This Sunday, the Georgetown University Student Association Senate had a heated debate about whether to condemn the protesters who interrupted General Petraeus’ speech in Gaston Hall. (They did, with lots of Senators stressing that they weren’t endorsing the war. Don’t worry, we got it.)  One member presented a bill to strip the advisory board representatives who sit on the Funding Board of their votes, giving GUSA more oversight of the process.
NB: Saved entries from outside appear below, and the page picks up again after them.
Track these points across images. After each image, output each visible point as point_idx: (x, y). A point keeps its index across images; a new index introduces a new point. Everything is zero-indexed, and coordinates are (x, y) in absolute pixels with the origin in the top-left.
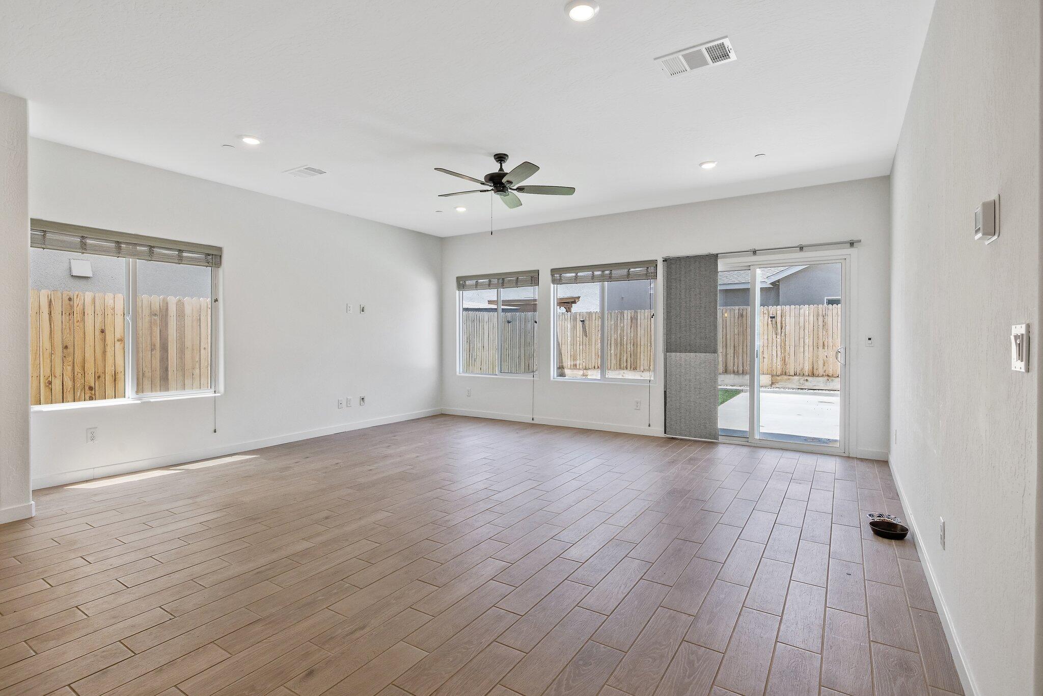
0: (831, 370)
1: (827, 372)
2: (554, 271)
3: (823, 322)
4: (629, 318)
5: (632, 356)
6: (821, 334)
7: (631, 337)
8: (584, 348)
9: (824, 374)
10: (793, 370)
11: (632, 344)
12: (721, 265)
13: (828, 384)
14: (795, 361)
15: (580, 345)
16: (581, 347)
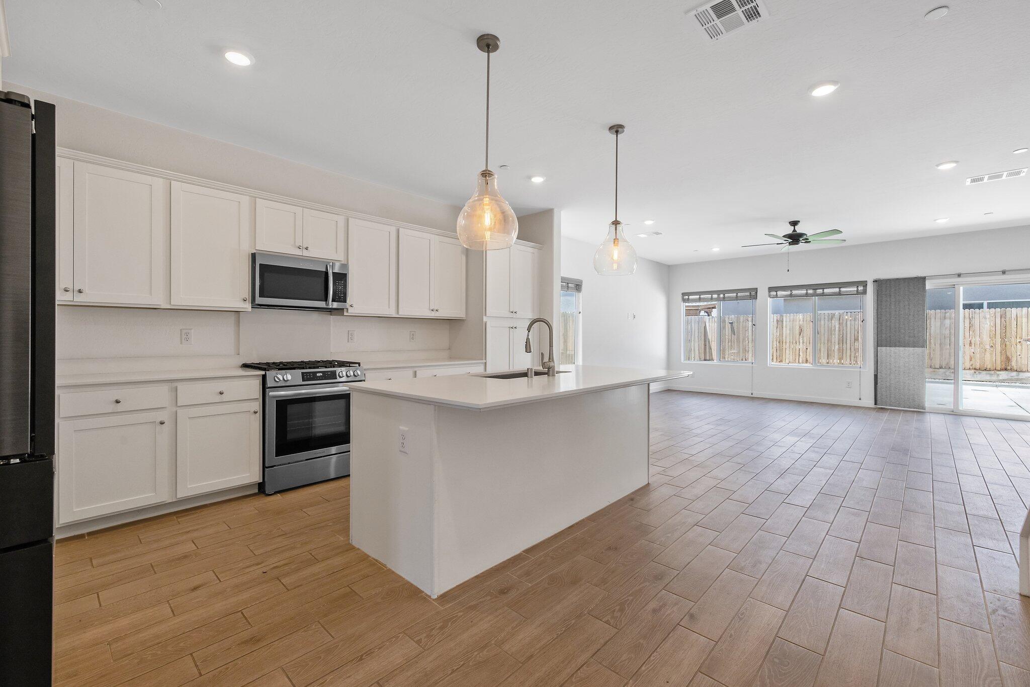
0: (978, 364)
1: (974, 366)
2: (771, 289)
3: (970, 323)
4: (775, 320)
5: (778, 352)
6: (967, 334)
7: (777, 336)
8: (733, 344)
9: (971, 367)
10: (939, 362)
11: (778, 341)
12: (929, 285)
13: (975, 376)
14: (941, 355)
15: (728, 342)
16: (730, 344)
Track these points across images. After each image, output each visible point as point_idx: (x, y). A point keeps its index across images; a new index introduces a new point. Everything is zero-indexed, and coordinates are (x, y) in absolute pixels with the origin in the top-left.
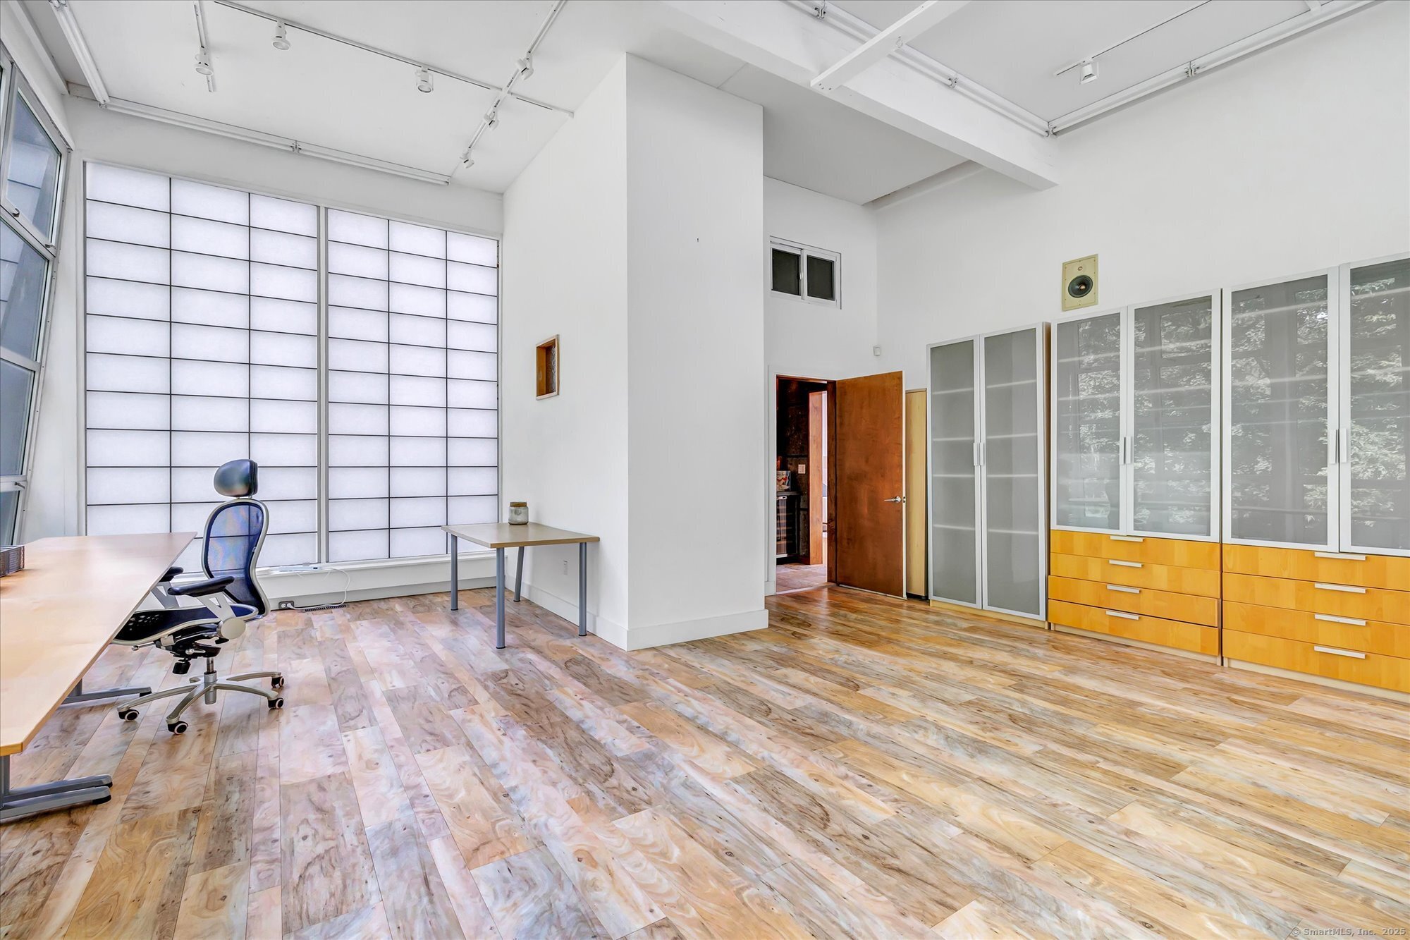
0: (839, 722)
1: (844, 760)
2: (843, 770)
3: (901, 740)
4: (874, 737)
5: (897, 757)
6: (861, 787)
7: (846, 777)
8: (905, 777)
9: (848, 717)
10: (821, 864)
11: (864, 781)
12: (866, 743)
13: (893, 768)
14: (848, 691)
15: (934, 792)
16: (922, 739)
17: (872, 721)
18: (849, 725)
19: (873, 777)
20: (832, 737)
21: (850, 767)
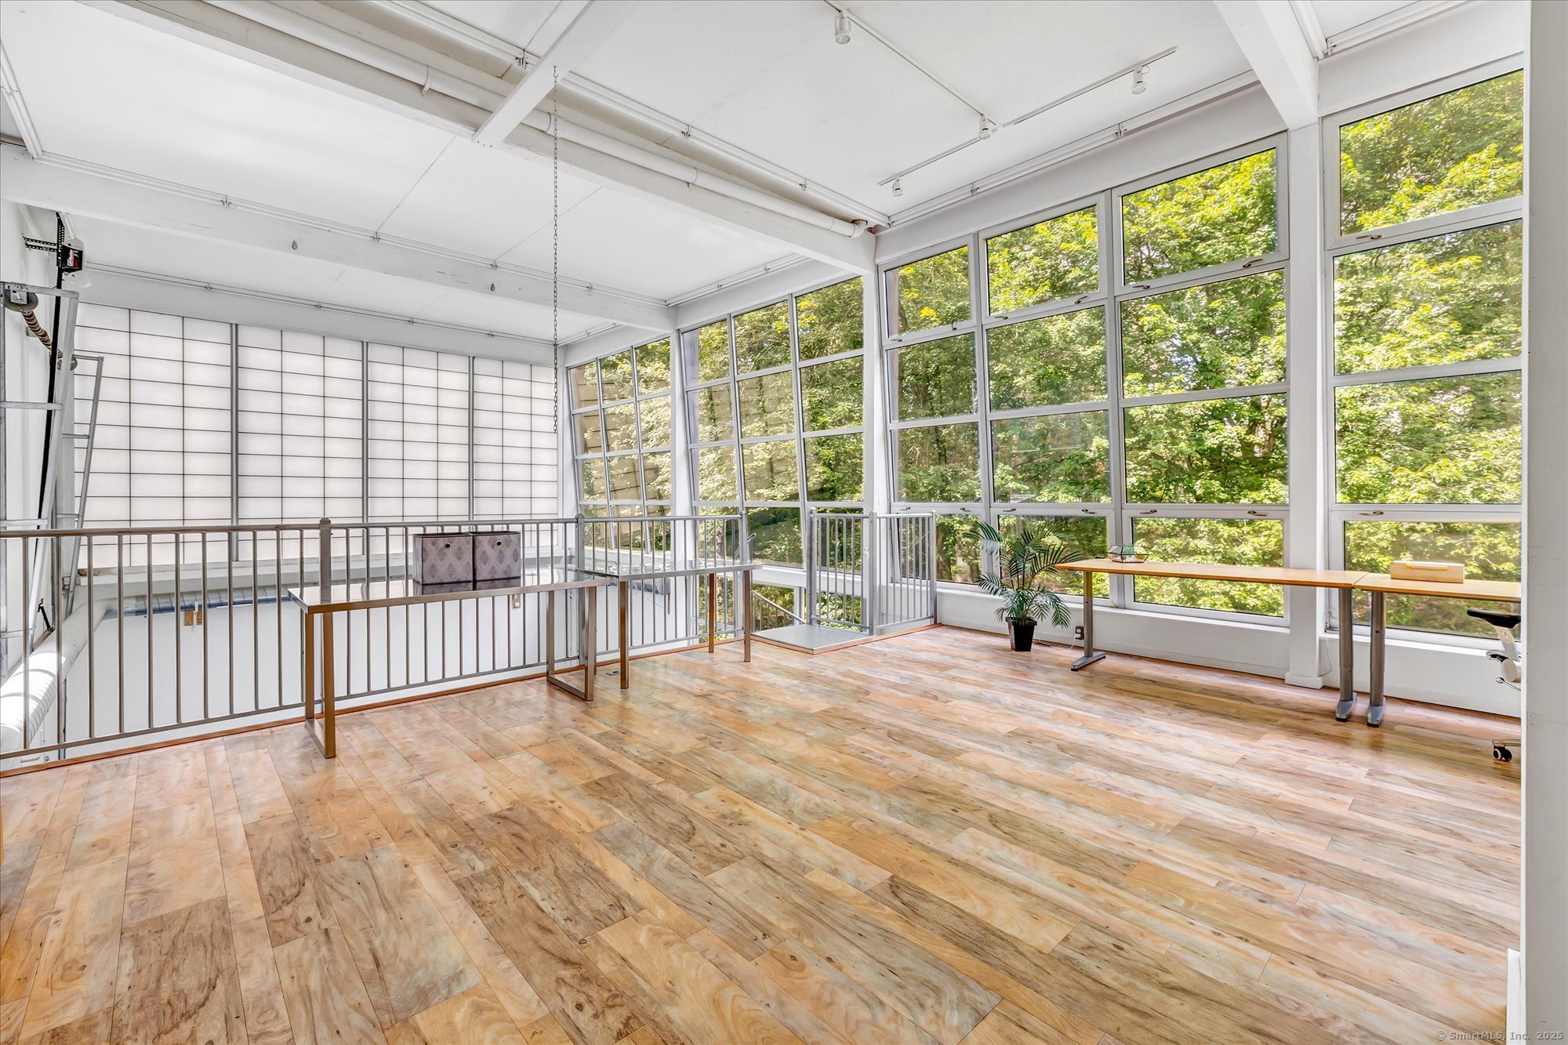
0: (903, 812)
1: (886, 770)
2: (886, 762)
3: (835, 795)
4: (862, 795)
5: (841, 776)
6: (869, 752)
7: (882, 758)
8: (836, 760)
9: (897, 822)
10: (885, 719)
11: (867, 755)
12: (869, 787)
13: (844, 766)
14: (906, 874)
15: (817, 753)
16: (813, 796)
17: (864, 816)
18: (891, 810)
19: (861, 758)
20: (904, 792)
21: (879, 764)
THE NEW LOGO: From Windows to Vampire Weekend, everyone is rebranding themselves these days. President Calen Angert (MSB ’11) kicked off yesterday’s GUSA meeting with a presentation of the long-awaited GUSA logo. Angert promised the logo didn’t contain any “ripoffs of any networks,” a reference to the last logo, which Vox commenters pointed out looked a lot like this.

The logo was scrutinized by the Senate before coming to a vote at the end of the meeting, when they unanimously approved it.

THE PETRAEUS PROTESTERS: In a very contentious vote, the GUSA senate passed a bill that “condemns the disrespectful and improper actions of the Georgetown University students who disrupted the lecture of General David H. Petraeus.” But don’t worry, politicos—that’s not a GUSA endorsement of U.S. foreign policy. Colton Malkerson (COL ’13), the sponsor of the bill, stressed that the bill was steering clear of the wider debate over the war in Afghanistan.

“It’s not stating an opinion on the debate, it is not siding with the opinions that Petraeus had said … its just recognizing the breach of policy,” Malkerson said.

In the debate that followed Colton’s presentation of the bill several Senators denounced the protesters and voiced support for the bill, but others argued that GUSA was out of place issuing a such a condemnation. Senator Nick Troiano (COL ’11), however, said that he hoped the University brought consequences to the students who participated in the protest.